▶ [EXERCISES TO COMPLETE]
a) Answer these questions from the text below on the 7th Virginia Regiment, marking each answer to match:
(i) At what place was the regiment raised?
(ii) To which regiment was Lt. Col. Holt Richeson transferred?
(iii) Where did the regiment winter after the Battle of Germantown?
b) List every engagement named on the line beginning "Engagements:" in the text below on the 7th Virginia Regiment.
c) Translate into Spanish this sentence from the text below on the 7th Virginia Regiment: "The 7th Virginia Regiment was raised on January 11, 1776, at Gloucester, Virginia, for service with the Continental Army."

▶ [EXTRACTED TEXT]
━━━━━━

- Active: 1776–1783
- Allegiance: Continental Congress of the United States
- Type: Infantry
- Part of: Virginia Line
- Engagements: Battle of Long Island, Battle of Trenton, Battle of Brandywine, Battle of Germantown, Battle of Monmouth, Siege of Charleston, Waxhaw Massacre

Commanders
- Notable commanders: Col. William Dangerfield (2/29/1776-8/13/1776; resigned), Capt. Thomas Posey (3/20/1776-3/10/1783) Col. William Crawford (8/14/1776-3/4/1777; resigned), Col. Alexander McClanachan (10/17/1776-5/13/1778; resigned), Lt. Col. Holt Richeson (5/14/1778-9/14/1778; transferred to 5th Virginia Regiment), Col. William Russell (9/14/1778-1/1/1783)

= 7th Virginia Regiment =

The 7th Virginia Regiment was raised on January 11, 1776, at Gloucester, Virginia, for service with the Continental Army. It served at the Battle of Long Island in fall of 1776 as well as the Battle of Trenton later on December 26, 1776. The regiment would also see action at the Battle of Brandywine, Battle of Germantown (after which it wintered at Valley Forge), Battle of Monmouth and the Siege of Charleston. Most of the regiment was captured at Charlestown, South Carolina, on May 12, 1780, by the British and the regiment was formally disbanded on January 1, 1783. A 3rd Virginia Detachment made up of the 7th Virginia Regiment was at the Battle of Waxhaws in 1780.

━━━━━━

▶ [DATASET ENTRIES]
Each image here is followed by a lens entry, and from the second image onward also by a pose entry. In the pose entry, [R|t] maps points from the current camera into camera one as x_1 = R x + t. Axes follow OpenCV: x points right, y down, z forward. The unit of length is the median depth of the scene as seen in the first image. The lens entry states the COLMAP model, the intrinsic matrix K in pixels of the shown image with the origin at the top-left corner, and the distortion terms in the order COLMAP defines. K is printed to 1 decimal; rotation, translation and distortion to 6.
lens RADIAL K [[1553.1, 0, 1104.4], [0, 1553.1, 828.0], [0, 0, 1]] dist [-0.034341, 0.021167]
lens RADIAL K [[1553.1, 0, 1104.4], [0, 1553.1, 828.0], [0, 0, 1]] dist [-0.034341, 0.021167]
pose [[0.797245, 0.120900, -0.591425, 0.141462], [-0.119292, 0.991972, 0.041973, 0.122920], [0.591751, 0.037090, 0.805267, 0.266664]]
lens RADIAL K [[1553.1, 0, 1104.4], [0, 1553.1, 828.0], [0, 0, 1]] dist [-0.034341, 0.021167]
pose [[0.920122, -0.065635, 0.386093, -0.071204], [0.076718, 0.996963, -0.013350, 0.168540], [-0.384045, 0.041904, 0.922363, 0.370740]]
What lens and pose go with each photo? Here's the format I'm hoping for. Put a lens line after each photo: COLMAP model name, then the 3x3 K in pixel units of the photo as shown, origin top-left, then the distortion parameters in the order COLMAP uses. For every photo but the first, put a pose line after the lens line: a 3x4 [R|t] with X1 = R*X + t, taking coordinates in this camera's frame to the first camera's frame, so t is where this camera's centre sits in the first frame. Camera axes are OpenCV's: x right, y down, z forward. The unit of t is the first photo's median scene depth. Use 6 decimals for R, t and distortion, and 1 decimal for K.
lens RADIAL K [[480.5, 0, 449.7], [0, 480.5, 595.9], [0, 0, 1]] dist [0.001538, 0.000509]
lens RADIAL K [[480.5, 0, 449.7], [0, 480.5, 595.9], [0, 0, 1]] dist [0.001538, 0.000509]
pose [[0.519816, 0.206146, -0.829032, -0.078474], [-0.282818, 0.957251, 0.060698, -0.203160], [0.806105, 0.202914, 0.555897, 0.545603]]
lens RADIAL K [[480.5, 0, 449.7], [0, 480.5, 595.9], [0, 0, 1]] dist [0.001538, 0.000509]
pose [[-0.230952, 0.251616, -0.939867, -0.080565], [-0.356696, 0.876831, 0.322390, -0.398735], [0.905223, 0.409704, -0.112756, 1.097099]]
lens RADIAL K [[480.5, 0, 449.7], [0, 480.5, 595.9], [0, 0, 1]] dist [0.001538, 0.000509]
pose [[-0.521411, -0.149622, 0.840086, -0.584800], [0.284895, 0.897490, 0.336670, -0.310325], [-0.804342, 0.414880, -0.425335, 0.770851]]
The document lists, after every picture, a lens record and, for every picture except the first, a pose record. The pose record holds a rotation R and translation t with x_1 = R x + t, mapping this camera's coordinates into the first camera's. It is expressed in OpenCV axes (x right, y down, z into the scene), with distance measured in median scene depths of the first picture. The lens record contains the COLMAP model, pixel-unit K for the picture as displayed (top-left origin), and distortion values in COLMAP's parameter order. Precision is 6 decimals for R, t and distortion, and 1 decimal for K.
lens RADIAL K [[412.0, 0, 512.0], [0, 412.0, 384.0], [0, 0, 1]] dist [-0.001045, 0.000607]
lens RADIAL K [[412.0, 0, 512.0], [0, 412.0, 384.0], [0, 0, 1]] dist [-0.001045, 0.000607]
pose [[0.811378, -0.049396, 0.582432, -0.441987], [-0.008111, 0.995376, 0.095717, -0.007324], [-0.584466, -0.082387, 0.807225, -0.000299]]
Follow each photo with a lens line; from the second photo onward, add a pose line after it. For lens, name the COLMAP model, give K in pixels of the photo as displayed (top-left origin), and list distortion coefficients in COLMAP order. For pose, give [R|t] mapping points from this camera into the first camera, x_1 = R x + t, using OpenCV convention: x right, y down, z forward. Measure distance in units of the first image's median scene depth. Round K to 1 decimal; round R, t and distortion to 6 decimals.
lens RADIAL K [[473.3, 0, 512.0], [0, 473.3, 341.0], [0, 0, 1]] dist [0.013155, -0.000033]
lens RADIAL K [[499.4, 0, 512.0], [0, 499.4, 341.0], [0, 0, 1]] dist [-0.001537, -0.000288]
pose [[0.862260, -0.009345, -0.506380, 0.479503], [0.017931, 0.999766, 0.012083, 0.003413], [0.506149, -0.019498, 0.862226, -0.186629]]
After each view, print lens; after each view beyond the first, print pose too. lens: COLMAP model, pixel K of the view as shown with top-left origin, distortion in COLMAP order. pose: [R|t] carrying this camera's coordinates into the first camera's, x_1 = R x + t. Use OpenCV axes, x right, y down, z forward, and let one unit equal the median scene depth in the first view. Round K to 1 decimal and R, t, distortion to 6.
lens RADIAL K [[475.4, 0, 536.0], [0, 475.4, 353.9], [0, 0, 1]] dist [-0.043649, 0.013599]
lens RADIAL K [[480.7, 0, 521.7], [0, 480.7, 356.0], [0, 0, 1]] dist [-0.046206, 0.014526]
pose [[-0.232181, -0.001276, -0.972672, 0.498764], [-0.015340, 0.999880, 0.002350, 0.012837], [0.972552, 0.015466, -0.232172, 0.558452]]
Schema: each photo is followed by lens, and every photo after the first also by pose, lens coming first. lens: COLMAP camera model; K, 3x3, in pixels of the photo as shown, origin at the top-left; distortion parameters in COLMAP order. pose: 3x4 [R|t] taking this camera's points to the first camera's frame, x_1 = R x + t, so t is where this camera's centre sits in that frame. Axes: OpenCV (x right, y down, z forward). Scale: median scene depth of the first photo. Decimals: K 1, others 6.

━━━━━━

▶ [TASK RESULTS]
a)
(i) Gloucester, Virginia
(ii) The 5th Virginia Regiment
(iii) Valley Forge

b)
Battle of Long Island
Battle of Trenton
Battle of Brandywine
Battle of Germantown
Battle of Monmouth
Siege of Charleston
Waxhaw Massacre

c) El 7.º Regimiento de Virginia fue reclutado el 11 de enero de 1776 en Gloucester, Virginia, para servir en el Ejército Continental.